When using life insurance with a buy-sell agreement, either the company or the individual co-owners buy life insurance policies on the lives of each co-owner (but not on themselves). If you were to die, the policyowners (the company or co-owners) receive the death benefits from the policies on your life. That money is paid to your surviving family members as payment for your interest in the business. If all goes well, your family gets a sum of cash they can use to help sustain them after your death, and the company has ensured its continuity.
Life insurance can be used to equalize estate distributions between children who participate in your closely held business and those who don’t. A plan of succession can be structured to leave your business to your participating children and life insurance proceeds of equal value to your nonparticipating children.
A defined benefit pension plan is a type of pension plan in which an employer/sponsor promises a specified pension payment, lump-sum (or combination thereof) on retirement that is predetermined by a formula based on the employee’s earnings history, tenure of service and age, rather than depending directly on individual investment returns.

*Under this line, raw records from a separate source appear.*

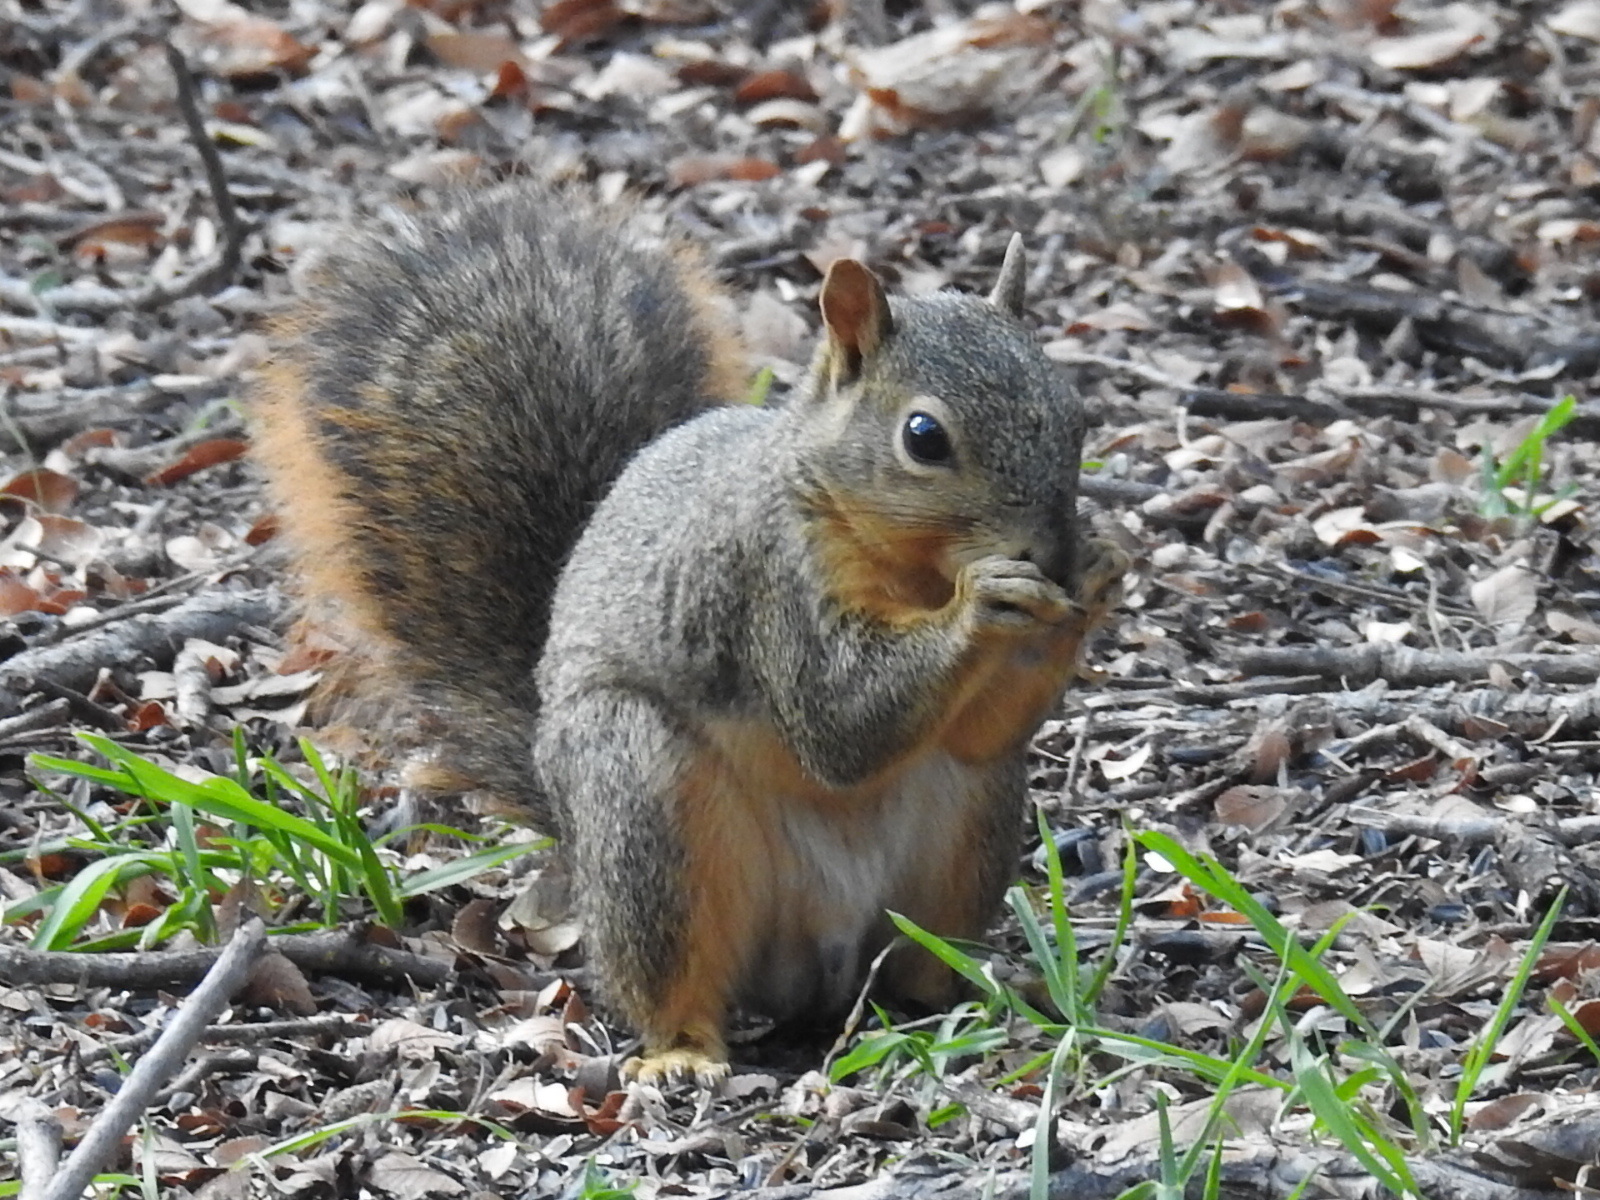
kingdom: Animalia
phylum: Chordata
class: Mammalia
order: Rodentia
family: Sciuridae
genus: Sciurus
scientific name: Sciurus niger
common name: Fox squirrel
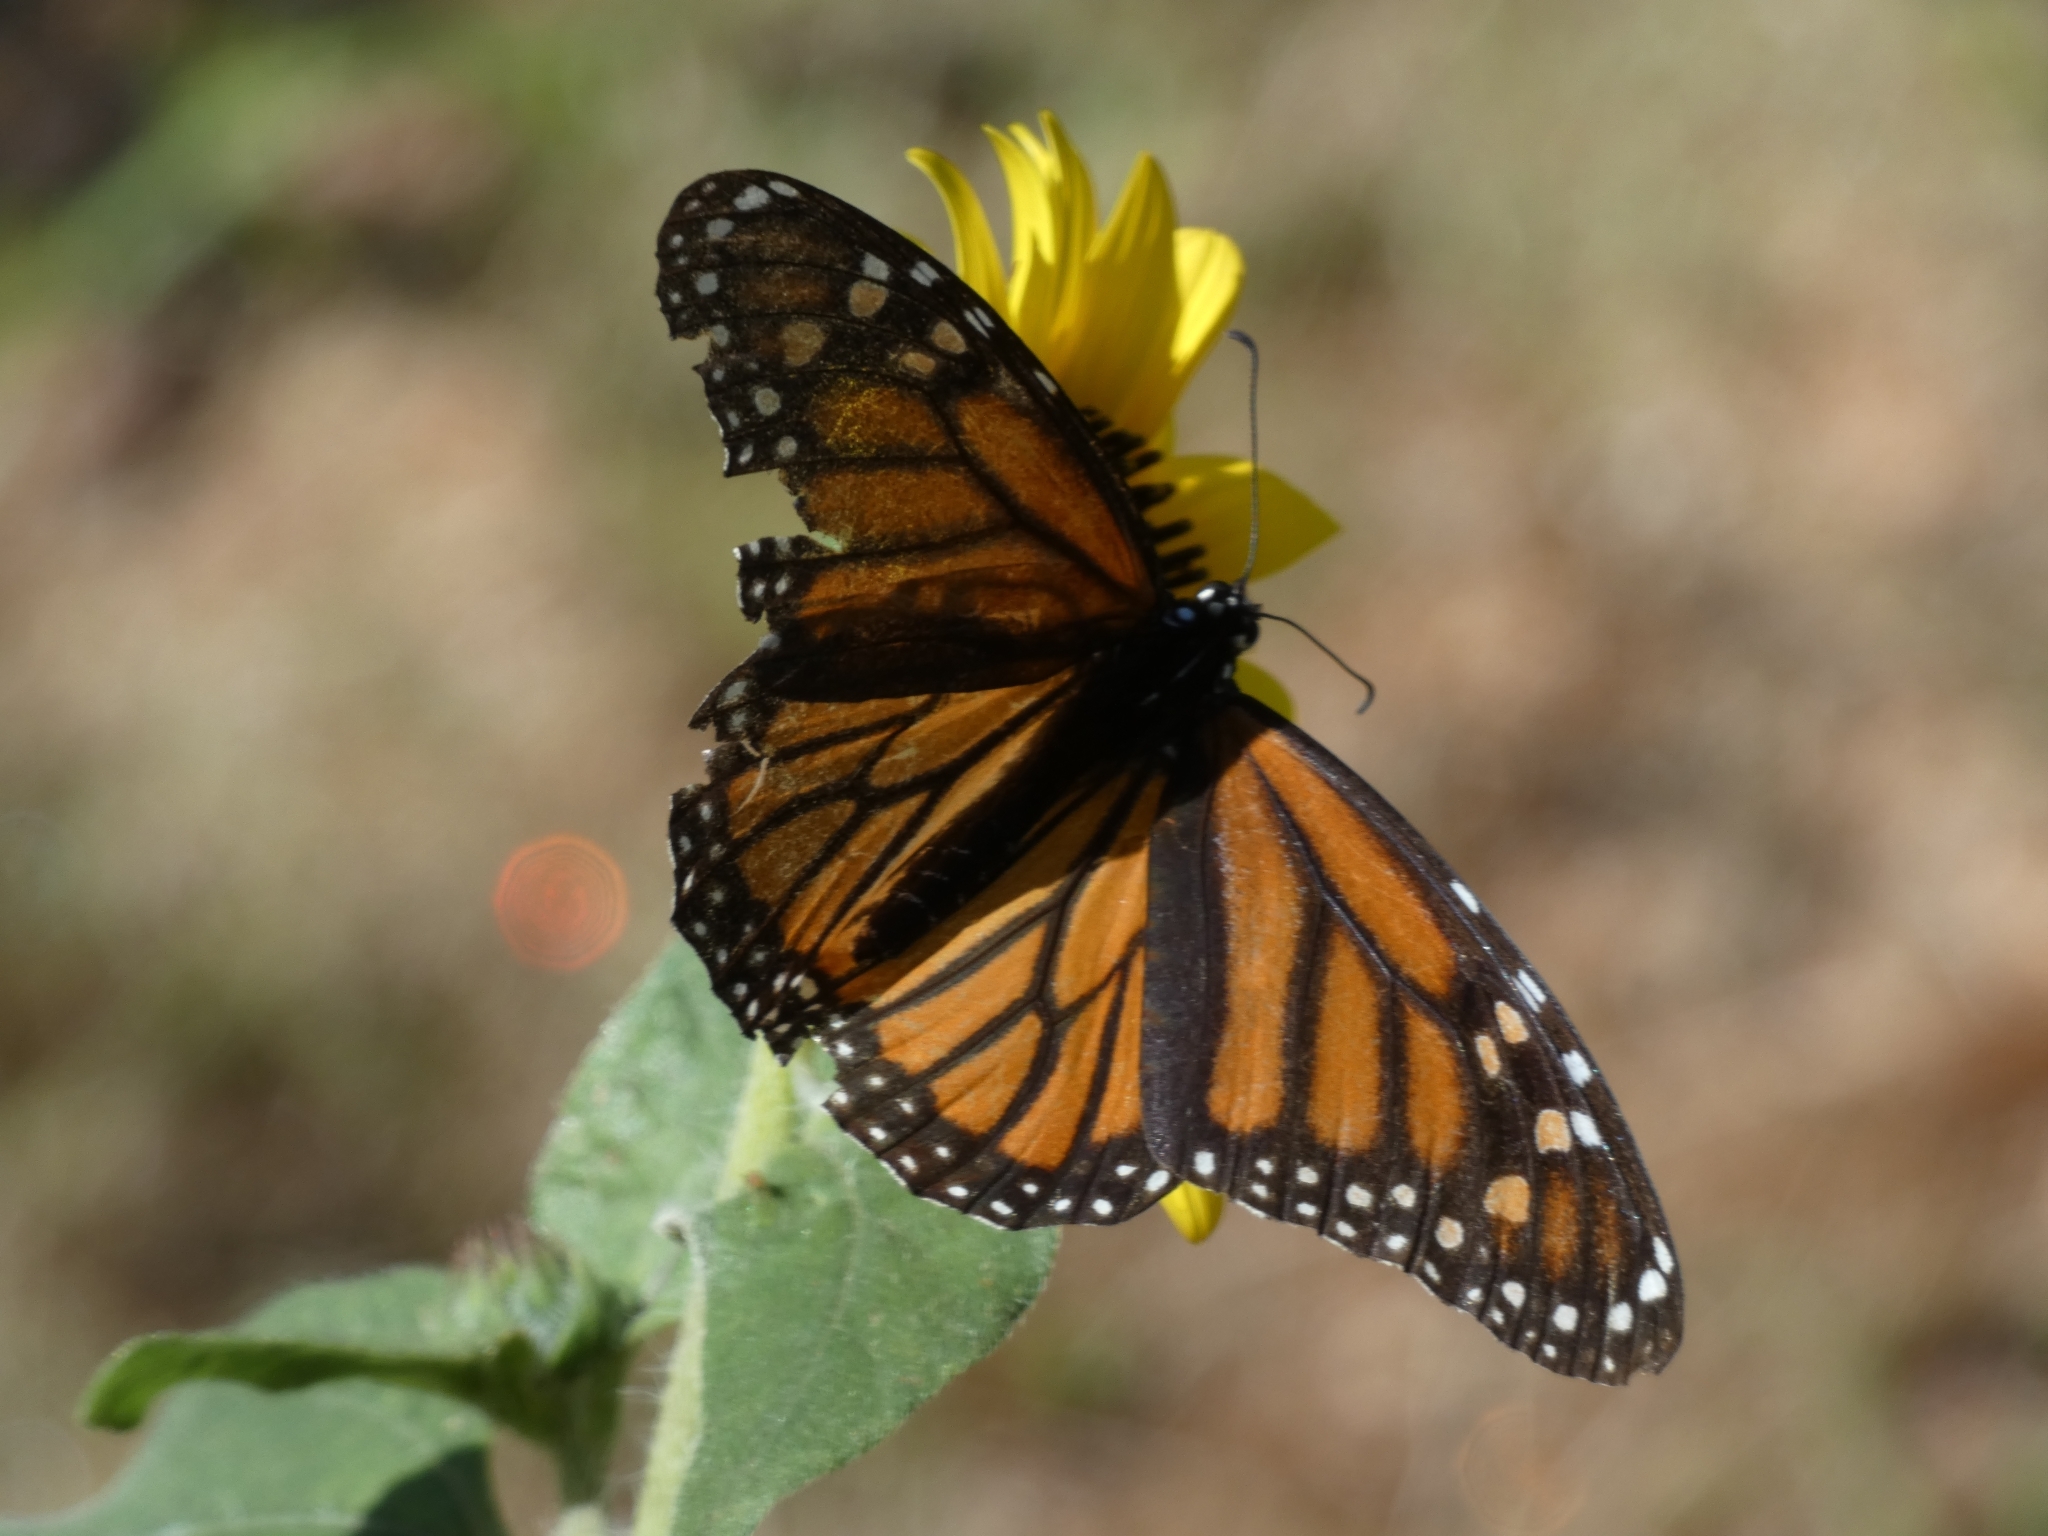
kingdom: Animalia
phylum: Arthropoda
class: Insecta
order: Lepidoptera
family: Nymphalidae
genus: Danaus
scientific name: Danaus plexippus
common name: Monarch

Key man insurance is insurance on any employee who is an integral asset to the company’s survival. Without this person, or persons, the company could fail or at the very least suffer financial hardship. The way key man insurance works is the owner, payer, and beneficiary of the life insurance is the company. If the key person died unexpectedly, the company would have money to continue business until a suitable replacement could be found.
Employers are often looking for ways to provide additional benefits to their key executives. The liabilities resulting from the plans providing these benefits may start out small, but can often grow within a short period of time. To offset the impact of these liabilities, one way to informally fund these plans is with Company-Owned Life Insurance (COLI).
COLI is a life insurance policy that a company purchases on the life of a key employee. The company is both the owner and beneficiary of the policy and pays the life insurance premiums. Any values accumulated or death benefits paid under the contract are assets of the company.
Group cash value life insurance plans including universal life policies with vesting are a great way to incentivize your best employees to remain loyal to the company. The appeal to these policies is the cash grows tax deferred and are accessible through loans and withdrawals. These policies are often used to entice potential employees as part of an executive benefit package, or to fund retirement, but the main purpose of the policy is the death benefit.